» **WHAT IS REQUIRED**
As you print the data below, keep every line exactly as it is and leave the images behind.

» **DATASET RECORDS**
- Opening Delimiter -

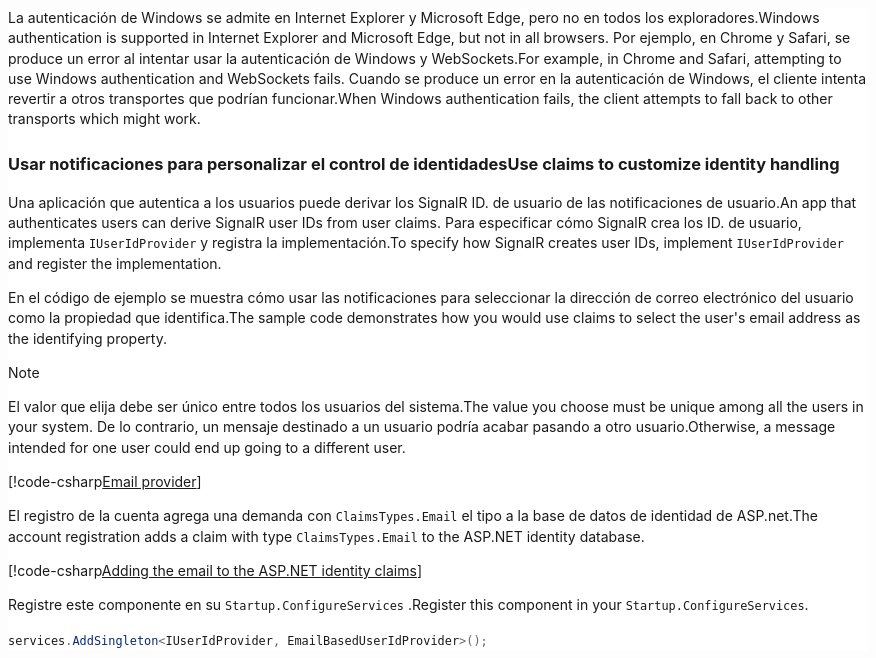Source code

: <span data-ttu-id="3dffc-158">La autenticación de Windows se admite en Internet Explorer y Microsoft Edge, pero no en todos los exploradores.</span><span class="sxs-lookup"><span data-stu-id="3dffc-158">Windows authentication is supported in Internet Explorer and Microsoft Edge, but not in all browsers.</span></span> <span data-ttu-id="3dffc-159">Por ejemplo, en Chrome y Safari, se produce un error al intentar usar la autenticación de Windows y WebSockets.</span><span class="sxs-lookup"><span data-stu-id="3dffc-159">For example, in Chrome and Safari, attempting to use Windows authentication and WebSockets fails.</span></span> <span data-ttu-id="3dffc-160">Cuando se produce un error en la autenticación de Windows, el cliente intenta revertir a otros transportes que podrían funcionar.</span><span class="sxs-lookup"><span data-stu-id="3dffc-160">When Windows authentication fails, the client attempts to fall back to other transports which might work.</span></span>

### <a name="use-claims-to-customize-identity-handling"></a><span data-ttu-id="3dffc-161">Usar notificaciones para personalizar el control de identidades</span><span class="sxs-lookup"><span data-stu-id="3dffc-161">Use claims to customize identity handling</span></span>

<span data-ttu-id="3dffc-162">Una aplicación que autentica a los usuarios puede derivar los SignalR ID. de usuario de las notificaciones de usuario.</span><span class="sxs-lookup"><span data-stu-id="3dffc-162">An app that authenticates users can derive SignalR user IDs from user claims.</span></span> <span data-ttu-id="3dffc-163">Para especificar cómo SignalR crea los ID. de usuario, implementa `IUserIdProvider` y registra la implementación.</span><span class="sxs-lookup"><span data-stu-id="3dffc-163">To specify how SignalR creates user IDs, implement `IUserIdProvider` and register the implementation.</span></span>

<span data-ttu-id="3dffc-164">En el código de ejemplo se muestra cómo usar las notificaciones para seleccionar la dirección de correo electrónico del usuario como la propiedad que identifica.</span><span class="sxs-lookup"><span data-stu-id="3dffc-164">The sample code demonstrates how you would use claims to select the user's email address as the identifying property.</span></span> 

> [!NOTE]
> <span data-ttu-id="3dffc-165">El valor que elija debe ser único entre todos los usuarios del sistema.</span><span class="sxs-lookup"><span data-stu-id="3dffc-165">The value you choose must be unique among all the users in your system.</span></span> <span data-ttu-id="3dffc-166">De lo contrario, un mensaje destinado a un usuario podría acabar pasando a otro usuario.</span><span class="sxs-lookup"><span data-stu-id="3dffc-166">Otherwise, a message intended for one user could end up going to a different user.</span></span>

[!code-csharp[Email provider](authn-and-authz/sample/EmailBasedUserIdProvider.cs?name=EmailBasedUserIdProvider)]

<span data-ttu-id="3dffc-167">El registro de la cuenta agrega una demanda con `ClaimsTypes.Email` el tipo a la base de datos de identidad de ASP.net.</span><span class="sxs-lookup"><span data-stu-id="3dffc-167">The account registration adds a claim with type `ClaimsTypes.Email` to the ASP.NET identity database.</span></span>

[!code-csharp[Adding the email to the ASP.NET identity claims](authn-and-authz/sample/pages/account/Register.cshtml.cs?name=AddEmailClaim)]

<span data-ttu-id="3dffc-168">Registre este componente en su `Startup.ConfigureServices` .</span><span class="sxs-lookup"><span data-stu-id="3dffc-168">Register this component in your `Startup.ConfigureServices`.</span></span>

```csharp
services.AddSingleton<IUserIdProvider, EmailBasedUserIdProvider>();
```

- Closing Delimiter -

» **OUTPUT FOR THIS EXERCISE**
Source code

: <span data-ttu-id="3dffc-158">La autenticación de Windows se admite en Internet Explorer y Microsoft Edge, pero no en todos los exploradores.</span><span class="sxs-lookup"><span data-stu-id="3dffc-158">Windows authentication is supported in Internet Explorer and Microsoft Edge, but not in all browsers.</span></span> <span data-ttu-id="3dffc-159">Por ejemplo, en Chrome y Safari, se produce un error al intentar usar la autenticación de Windows y WebSockets.</span><span class="sxs-lookup"><span data-stu-id="3dffc-159">For example, in Chrome and Safari, attempting to use Windows authentication and WebSockets fails.</span></span> <span data-ttu-id="3dffc-160">Cuando se produce un error en la autenticación de Windows, el cliente intenta revertir a otros transportes que podrían funcionar.</span><span class="sxs-lookup"><span data-stu-id="3dffc-160">When Windows authentication fails, the client attempts to fall back to other transports which might work.</span></span>

### <a name="use-claims-to-customize-identity-handling"></a><span data-ttu-id="3dffc-161">Usar notificaciones para personalizar el control de identidades</span><span class="sxs-lookup"><span data-stu-id="3dffc-161">Use claims to customize identity handling</span></span>

<span data-ttu-id="3dffc-162">Una aplicación que autentica a los usuarios puede derivar los SignalR ID. de usuario de las notificaciones de usuario.</span><span class="sxs-lookup"><span data-stu-id="3dffc-162">An app that authenticates users can derive SignalR user IDs from user claims.</span></span> <span data-ttu-id="3dffc-163">Para especificar cómo SignalR crea los ID. de usuario, implementa `IUserIdProvider` y registra la implementación.</span><span class="sxs-lookup"><span data-stu-id="3dffc-163">To specify how SignalR creates user IDs, implement `IUserIdProvider` and register the implementation.</span></span>

<span data-ttu-id="3dffc-164">En el código de ejemplo se muestra cómo usar las notificaciones para seleccionar la dirección de correo electrónico del usuario como la propiedad que identifica.</span><span class="sxs-lookup"><span data-stu-id="3dffc-164">The sample code demonstrates how you would use claims to select the user's email address as the identifying property.</span></span> 

> [!NOTE]
> <span data-ttu-id="3dffc-165">El valor que elija debe ser único entre todos los usuarios del sistema.</span><span class="sxs-lookup"><span data-stu-id="3dffc-165">The value you choose must be unique among all the users in your system.</span></span> <span data-ttu-id="3dffc-166">De lo contrario, un mensaje destinado a un usuario podría acabar pasando a otro usuario.</span><span class="sxs-lookup"><span data-stu-id="3dffc-166">Otherwise, a message intended for one user could end up going to a different user.</span></span>

[!code-csharp[Email provider](authn-and-authz/sample/EmailBasedUserIdProvider.cs?name=EmailBasedUserIdProvider)]

<span data-ttu-id="3dffc-167">El registro de la cuenta agrega una demanda con `ClaimsTypes.Email` el tipo a la base de datos de identidad de ASP.net.</span><span class="sxs-lookup"><span data-stu-id="3dffc-167">The account registration adds a claim with type `ClaimsTypes.Email` to the ASP.NET identity database.</span></span>

[!code-csharp[Adding the email to the ASP.NET identity claims](authn-and-authz/sample/pages/account/Register.cshtml.cs?name=AddEmailClaim)]

<span data-ttu-id="3dffc-168">Registre este componente en su `Startup.ConfigureServices` .</span><span class="sxs-lookup"><span data-stu-id="3dffc-168">Register this component in your `Startup.ConfigureServices`.</span></span>

```csharp
services.AddSingleton<IUserIdProvider, EmailBasedUserIdProvider>();
```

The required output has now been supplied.